Mario Gerevini-Simona Ravizza, Corriere della Sera 10/09/2011, 10 settembre 2011
AL SAN RAFFAELE IL RECORD DEI FONDI DELLA REGIONE —
Il San Raffaele di Milano ha il record di soldi pubblici ricevuti dalla Regione Lombardia. Bonus compreso.
Lo dimostra l’ultima delibera di agosto della giunta guidata da Roberto Formigoni. All’ospedale milanese, fondato dal prete manager don Luigi Verzé, sono stati assegnati 41 milioni extra, pari a 37.906 euro a posto letto.
Tanti soldi. È la somma più alta contenuta nel provvedimento del 4 agosto che distribuisce complessivamente 995 milioni di euro agli oltre 220 ospedali pubblici e privati lombardi. Sono i fondi concessi come riconoscimento di attività d’eccellenza.
Nel linguaggio tecnico questi bonus annuali vanno a premiare le cosiddette «funzioni aggiuntive». Gli stanziamenti vengono determinati sulla base di oltre 20 voci, ma i margini di discrezionalità della Regione Lombardia restano ampi, com’è intuibile dal titolo stesso della delibera: «Remunerazione di funzioni non coperte da tariffe predefinite».
Il terreno della discrezionalità è quello in cui «pascolano» e prosperano anche intermediari e faccendieri, che spesso sono o si spacciano come emissari ufficiosi dei dirigenti pubblici.
Ad ascoltare le voci che circolano nel mondo della sanità, sarebbe assai diffuso e articolato il sistema dell’intermediario consulente che si interpone senza alcun titolo tra chi paga (Regione) e chi eroga il servizio (strutture sanitarie). In quella terra di mezzo si muovono rivoli di denaro che alcuni chiamano consulenze, altri tangenti.
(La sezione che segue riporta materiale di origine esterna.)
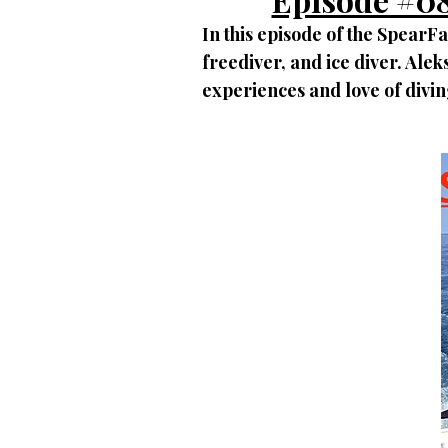
In this episode of the SpearF
freediver, and ice diver. Ale
experiences and love of divin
Sta di fatto che questo bonus regionale muove decine di milioni e spesso è decisivo per far quadrare un bilancio.
Soldi d’agosto, dunque, che vanno ad aggiungersi ai rimborsi (Drg) per le singole prestazioni: il San Raffaele con i Drg porta a casa dalla Regione Lombardia 450 milioni di euro l’anno. Dice il provvedimento appena approvato sulle funzioni aggiuntive (cioè il bonus): «Il criterio utilizzato per la determinazione degli importi, in generale, è stato quello di esaminare per ciascuna funzione il profilo organizzativo, le specifiche attività, i volumi prodotti ed i costi dei fattori produttivi impiegati».
Tra le voci determinanti nell’assegnazione dei fondi, la presenza di pronto soccorso e di una cardiochirurgia pediatrica, il trasporto di neonati, lo svolgimento di prelievi e trapianti d’organo, la sicurezza delle trasfusioni di sangue, la formazione di infermieri, la complessità dei casi trattati, l’offerta di parti in analgesia.
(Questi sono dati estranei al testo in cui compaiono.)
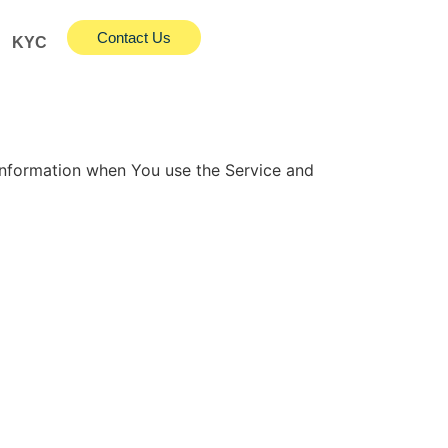
Contact Us
KYC
 information when You use the Service and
Ciò che spicca è la distanza abissale tra ospedali qualificati. Al di là delle valutazioni di merito, oggettivamente negli ultimi anni il flusso di soldi pubblici di cui ha beneficiato il San Raffaele è senza pari. Basta spulciare i «bonus» ricevuti in Lombardia da altri istituti di ricovero e cura a carattere scientifico (Irccs), che come il San Raffaele si sono guadagnati questo titolo dal ministero della Salute per l’eccellenza nell’attività clinica, nella ricerca e nella didattica.
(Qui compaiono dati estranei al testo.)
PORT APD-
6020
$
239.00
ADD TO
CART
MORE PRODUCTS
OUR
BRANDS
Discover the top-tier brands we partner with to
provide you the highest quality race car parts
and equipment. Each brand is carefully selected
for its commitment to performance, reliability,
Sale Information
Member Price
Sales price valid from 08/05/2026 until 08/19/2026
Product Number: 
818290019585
Il Policlinico di Milano, a parità di posti letto (1.088), riceve 38,2 milioni, tre in meno. Il San Matteo di Pavia, sempre 1.000 letti, riceve 25,4 milioni. L’Istituto dei tumori, punto di riferimento a livello italiano per le cure contro il cancro, ottiene 12,1 milioni cioè 28.300 euro a posto letto contro i 37.906 del San Raffaele. Il Policlinico San Donato di Giuseppe Rotelli viene rimborsato la metà (18.600 euro a letto per 8,1 milioni totali); discorso simile per l’Humanitas della famiglia Rocca (14.800 euro a letto per 9,6 milioni). Solo lo Ieo di Umberto Veronesi, e solo da quest’anno, è appena sopra il livello di don Verzé: 8,7 milioni di finanziamenti pari a quasi 45.000 euro a posto letto.
Nel bilancio 2010, tuttavia, il San Raffaele s’aspettava ancora di più dal bonus: aveva già inserito la cifra di 47 milioni, sei in più di quelli che ha poi ottenuto. Nel 2009 erano arrivati 58 milioni, record insuperato di 53.554 euro a letto.